— Aim of the task —
Transcribe exactly the first line of the listing below and each line that follows it, ending with the line that contains "to its functioning", and omit the remainder.

— The input —
■ ■ ■

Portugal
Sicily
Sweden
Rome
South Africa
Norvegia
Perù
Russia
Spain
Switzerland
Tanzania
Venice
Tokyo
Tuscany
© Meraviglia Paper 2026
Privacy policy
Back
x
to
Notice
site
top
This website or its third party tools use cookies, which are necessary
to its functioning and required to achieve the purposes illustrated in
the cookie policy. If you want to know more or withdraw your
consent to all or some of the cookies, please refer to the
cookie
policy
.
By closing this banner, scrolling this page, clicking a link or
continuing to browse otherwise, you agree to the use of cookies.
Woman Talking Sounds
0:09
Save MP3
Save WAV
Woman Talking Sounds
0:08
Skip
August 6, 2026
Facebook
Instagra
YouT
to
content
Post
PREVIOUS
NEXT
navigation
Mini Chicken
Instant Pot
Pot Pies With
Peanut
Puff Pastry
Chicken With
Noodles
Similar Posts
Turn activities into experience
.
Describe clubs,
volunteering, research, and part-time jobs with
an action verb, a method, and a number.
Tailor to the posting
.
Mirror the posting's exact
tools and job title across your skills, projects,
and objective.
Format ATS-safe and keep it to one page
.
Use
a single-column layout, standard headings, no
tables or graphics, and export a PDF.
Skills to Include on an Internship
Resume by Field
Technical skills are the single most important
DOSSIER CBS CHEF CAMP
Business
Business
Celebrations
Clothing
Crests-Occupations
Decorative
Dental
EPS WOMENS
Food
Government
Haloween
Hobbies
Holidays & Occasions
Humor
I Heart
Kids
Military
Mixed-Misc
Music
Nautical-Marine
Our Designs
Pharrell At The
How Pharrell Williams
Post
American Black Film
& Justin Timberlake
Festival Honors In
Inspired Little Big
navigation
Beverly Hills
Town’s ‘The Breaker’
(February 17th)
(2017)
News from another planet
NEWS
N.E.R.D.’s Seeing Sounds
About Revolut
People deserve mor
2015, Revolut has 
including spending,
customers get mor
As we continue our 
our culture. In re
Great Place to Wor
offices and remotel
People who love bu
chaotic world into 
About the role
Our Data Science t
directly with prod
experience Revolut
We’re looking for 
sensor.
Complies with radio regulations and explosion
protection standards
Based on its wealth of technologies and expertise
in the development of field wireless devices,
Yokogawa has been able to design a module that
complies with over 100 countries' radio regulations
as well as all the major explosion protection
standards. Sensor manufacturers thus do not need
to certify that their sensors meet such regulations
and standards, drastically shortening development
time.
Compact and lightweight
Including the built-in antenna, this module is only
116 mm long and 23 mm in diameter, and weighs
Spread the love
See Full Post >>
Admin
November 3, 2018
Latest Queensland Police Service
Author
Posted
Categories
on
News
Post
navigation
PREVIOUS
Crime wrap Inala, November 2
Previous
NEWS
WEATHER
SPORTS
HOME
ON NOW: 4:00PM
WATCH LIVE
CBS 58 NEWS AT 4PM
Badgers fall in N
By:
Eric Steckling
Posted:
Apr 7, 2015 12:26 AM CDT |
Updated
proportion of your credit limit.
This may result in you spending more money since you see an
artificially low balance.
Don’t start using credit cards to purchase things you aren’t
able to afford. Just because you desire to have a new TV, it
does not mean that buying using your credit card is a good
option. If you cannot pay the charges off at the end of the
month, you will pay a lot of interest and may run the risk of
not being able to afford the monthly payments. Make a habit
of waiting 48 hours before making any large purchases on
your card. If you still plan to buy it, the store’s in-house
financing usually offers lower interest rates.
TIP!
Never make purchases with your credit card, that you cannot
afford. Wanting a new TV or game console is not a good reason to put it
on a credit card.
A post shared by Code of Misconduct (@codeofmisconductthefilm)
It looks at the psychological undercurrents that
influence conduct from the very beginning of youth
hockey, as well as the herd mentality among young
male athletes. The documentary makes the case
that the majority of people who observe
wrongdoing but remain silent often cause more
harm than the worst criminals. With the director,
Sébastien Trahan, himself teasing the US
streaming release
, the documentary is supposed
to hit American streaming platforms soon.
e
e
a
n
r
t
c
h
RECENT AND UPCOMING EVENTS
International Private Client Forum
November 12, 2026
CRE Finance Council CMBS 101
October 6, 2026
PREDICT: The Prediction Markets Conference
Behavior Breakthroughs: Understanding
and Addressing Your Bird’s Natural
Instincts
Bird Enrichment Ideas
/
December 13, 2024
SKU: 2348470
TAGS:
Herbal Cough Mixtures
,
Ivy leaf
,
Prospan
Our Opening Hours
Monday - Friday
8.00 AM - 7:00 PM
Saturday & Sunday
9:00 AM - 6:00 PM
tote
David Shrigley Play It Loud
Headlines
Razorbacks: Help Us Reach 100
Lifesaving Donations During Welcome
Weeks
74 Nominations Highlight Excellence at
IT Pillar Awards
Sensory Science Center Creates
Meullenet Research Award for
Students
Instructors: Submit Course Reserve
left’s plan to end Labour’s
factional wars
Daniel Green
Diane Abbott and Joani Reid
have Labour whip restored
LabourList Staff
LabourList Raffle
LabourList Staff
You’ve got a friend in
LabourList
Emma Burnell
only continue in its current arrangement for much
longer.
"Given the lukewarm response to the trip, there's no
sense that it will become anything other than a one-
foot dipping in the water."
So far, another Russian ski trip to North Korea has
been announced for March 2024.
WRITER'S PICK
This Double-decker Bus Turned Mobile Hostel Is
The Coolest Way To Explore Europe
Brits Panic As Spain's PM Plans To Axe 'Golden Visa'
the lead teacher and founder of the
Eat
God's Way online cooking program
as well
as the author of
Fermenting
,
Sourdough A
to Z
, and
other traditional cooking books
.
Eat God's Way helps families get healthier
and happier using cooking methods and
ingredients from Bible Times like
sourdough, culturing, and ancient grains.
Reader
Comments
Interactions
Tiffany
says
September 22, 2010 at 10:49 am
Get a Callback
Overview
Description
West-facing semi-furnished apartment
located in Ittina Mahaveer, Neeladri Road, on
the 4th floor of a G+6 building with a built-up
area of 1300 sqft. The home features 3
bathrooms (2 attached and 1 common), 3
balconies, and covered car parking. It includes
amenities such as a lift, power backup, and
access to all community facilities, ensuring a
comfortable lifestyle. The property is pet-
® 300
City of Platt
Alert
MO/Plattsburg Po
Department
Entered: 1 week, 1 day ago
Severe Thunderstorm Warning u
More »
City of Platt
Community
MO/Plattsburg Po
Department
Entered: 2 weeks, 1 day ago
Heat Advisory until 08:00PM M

■ ■ ■

— Task result —
Portugal
Sicily
Sweden
Rome
South Africa
Norvegia
Perù
Russia
Spain
Switzerland
Tanzania
Venice
Tokyo
Tuscany
© Meraviglia Paper 2026
Privacy policy
Back
x
to
Notice
site
top
This website or its third party tools use cookies, which are necessary
to its functioning and required to achieve the purposes illustrated in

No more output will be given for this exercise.